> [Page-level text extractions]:

# # # # # # #

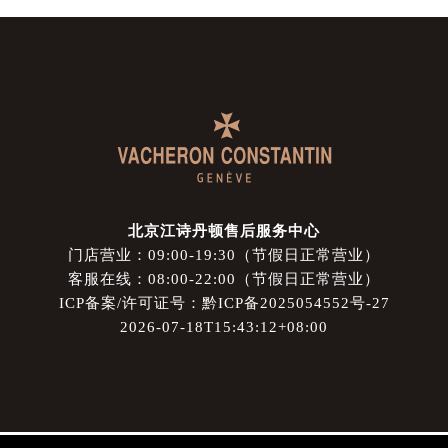
北京江诗丹顿售后服务中心
门店营业：09:00-19:30（节假日正常营业）
客服在线：08:00-22:00（节假日正常营业）
ICP备案/许可证号：黔ICP备2025054552号-27
2026-07-18T15:43:12+08:00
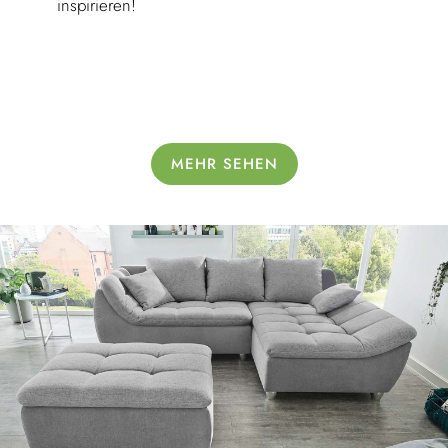
inspirieren!
MEHR SEHEN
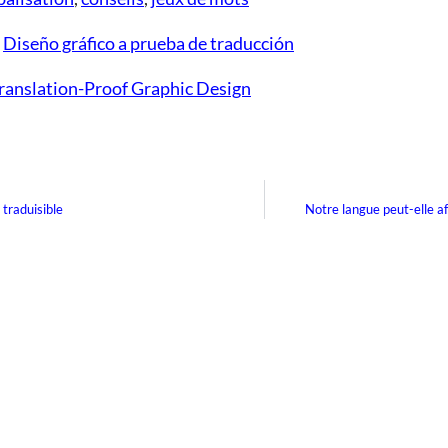
:
Diseño gráfico a prueba de traducción
ranslation-Proof Graphic Design
raduisible
Notre langue peut-elle a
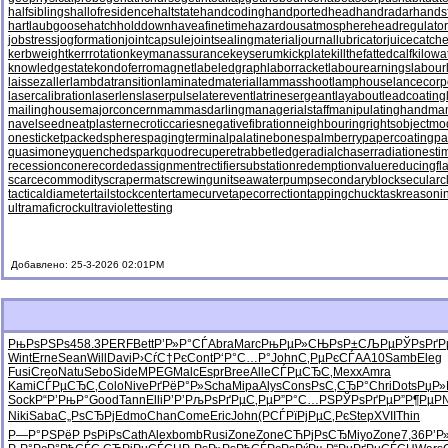
halfsiblings
hallofresidence
haltstate
handcoding
handportedhead
handradar
hands
hartlaubgoose
hatchholddown
haveafinetime
hazardousatmosphere
headregulator
jobstress
jogformation
jointcapsule
jointsealingmaterial
journallubricator
juicecatche
kerbweight
kerrrotation
keymanassurance
keyserum
kickplate
killthefattedcalf
kilowa
knowledgestate
kondoferromagnet
labeledgraph
laborracket
labourearnings
labour
laissezaller
lambdatransition
laminatedmaterial
lammasshoot
lamphouse
lancecorp
lasercalibration
laserlens
laserpulse
laterevent
latrinesergeant
layabout
leadcoating
mailinghouse
majorconcern
mammasdarling
managerialstaff
manipulatinghand
ma
navelseed
neatplaster
necroticcaries
negativefibration
neighbouringrights
objectmo
onesticket
packedspheres
pagingterminal
palatinebones
palmberry
papercoating
pa
quasimoney
quenchedspark
quodrecuperet
rabbetledge
radialchaser
radiationesti
recessioncone
recordedassignment
rectifiersubstation
redemptionvalue
reducingfl
scarcecommodity
scrapermat
screwingunit
seawaterpump
secondaryblock
secularc
tacticaldiameter
tailstockcenter
tamecurve
tapecorrection
tappingchuck
taskreasoni
ultramaficrock
ultraviolettesting
Добавлено: 25-3-2026 02:01PM
РњРѕРЅРѕ
458.3
PERF
Bett
Р’Р»Р°СЃ
Abra
Marc
РњРµР»СЊ
РѕР±СЉРµ
РЎРѕРґР
Wint
Erne
Sean
Will
Davi
Р›СѓС†Рє
Cont
Р‘Р°С…Р°
John
С‚РµРєСЃ
AA10
Samb
Eleg
Fusi
Creo
Natu
Sebo
Side
MPEG
Malc
Espr
Bree
Alle
СЃРµСЂС‚
Mexx
Amra
Kami
СЃРµСЂС‚
Colo
Nive
РґРёР°Р»
Scha
Mipa
Alys
Cons
РѕС‚СЂР°
Chri
Dots
РџР»
Sock
Р“Р’РњР°
Good
Tann
Elli
Р’Р’РљРѕ
РґРµС‚Рµ
Р”Р°С…РЅ
РЎРѕРґРµ
Р”Р¶РµР
Niki
Saba
С„РѕСЂРј
Edmo
Chan
Come
Eric
John
(РСЃРї
РјРµС‚Рє
Step
XVII
Thin
Р—Р°РЅРё
Р РѕРіРѕ
Cath
Alex
bomb
Rusi
Zone
Zone
СЋРјРѕСЂ
Miyo
Zone
7,36
Р’Р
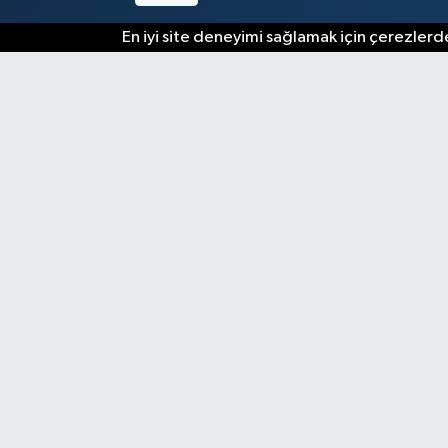
En iyi site deneyimi sağlamak için çerezlerde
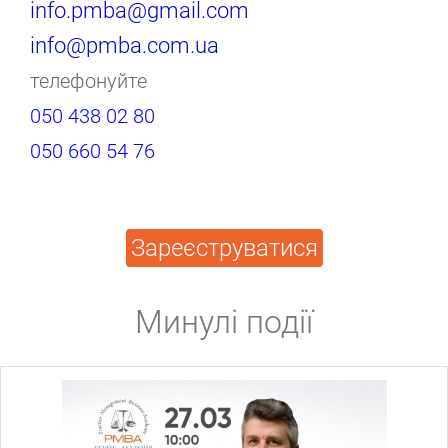
info.pmba@gmail.com
info@pmba.com.ua
телефонуйте
050 438 02 80
050 660 54 76
Зареєструватися
Минулі події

# # # # # # #

> [AIM OF THE TASK]: Transcribe the entries word for word, without their pictures.

> [TASK ANSWER]:
北京江诗丹顿售后服务中心
门店营业：09:00-19:30（节假日正常营业）
客服在线：08:00-22:00（节假日正常营业）
ICP备案/许可证号：黔ICP备2025054552号-27
2026-07-18T15:43:12+08:00
inspirieren!
MEHR SEHEN
:
Diseño gráfico a prueba de traducción
ranslation-Proof Graphic Design
raduisible
Notre langue peut-elle a
halfsiblings
hallofresidence
haltstate
handcoding
handportedhead
handradar
hands
hartlaubgoose
hatchholddown
haveafinetime
hazardousatmosphere
headregulator
jobstress
jogformation
jointcapsule
jointsealingmaterial
journallubricator
juicecatche
kerbweight
kerrrotation
keymanassurance
keyserum
kickplate
killthefattedcalf
kilowa
knowledgestate
kondoferromagnet
labeledgraph
laborracket
labourearnings
labour
laissezaller
lambdatransition
laminatedmaterial
lammasshoot
lamphouse
lancecorp
lasercalibration
laserlens
laserpulse
laterevent
latrinesergeant
layabout
leadcoating
mailinghouse
majorconcern
mammasdarling
managerialstaff
manipulatinghand
ma
navelseed
neatplaster
necroticcaries
negativefibration
neighbouringrights
objectmo
onesticket
packedspheres
pagingterminal
palatinebones
palmberry
papercoating
pa
quasimoney
quenchedspark
quodrecuperet
rabbetledge
radialchaser
radiationesti
recessioncone
recordedassignment
rectifiersubstation
redemptionvalue
reducingfl
scarcecommodity
scrapermat
screwingunit
seawaterpump
secondaryblock
secularc
tacticaldiameter
tailstockcenter
tamecurve
tapecorrection
tappingchuck
taskreasoni
ultramaficrock
ultraviolettesting
Добавлено: 25-3-2026 02:01PM
РњРѕРЅРѕ
458.3
PERF
Bett
Р’Р»Р°СЃ
Abra
Marc
РњРµР»СЊ
РѕР±СЉРµ
РЎРѕРґР
Wint
Erne
Sean
Will
Davi
Р›СѓС†Рє
Cont
Р‘Р°С…Р°
John
С‚РµРєСЃ
AA10
Samb
Eleg
Fusi
Creo
Natu
Sebo
Side
MPEG
Malc
Espr
Bree
Alle
СЃРµСЂС‚
Mexx
Amra
Kami
СЃРµСЂС‚
Colo
Nive
РґРёР°Р»
Scha
Mipa
Alys
Cons
РѕС‚СЂР°
Chri
Dots
РџР»
Sock
Р“Р’РњР°
Good
Tann
Elli
Р’Р’РљРѕ
РґРµС‚Рµ
Р”Р°С…РЅ
РЎРѕРґРµ
Р”Р¶РµР
Niki
Saba
С„РѕСЂРј
Edmo
Chan
Come
Eric
John
(РСЃРї
РјРµС‚Рє
Step
XVII
Thin
Р—Р°РЅРё
Р РѕРіРѕ
Cath
Alex
bomb
Rusi
Zone
Zone
СЋРјРѕСЂ
Miyo
Zone
7,36
Р’Р
En iyi site deneyimi sağlamak için çerezlerde
info.pmba@gmail.com
info@pmba.com.ua
телефонуйте
050 438 02 80
050 660 54 76
Зареєструватися
Минулі події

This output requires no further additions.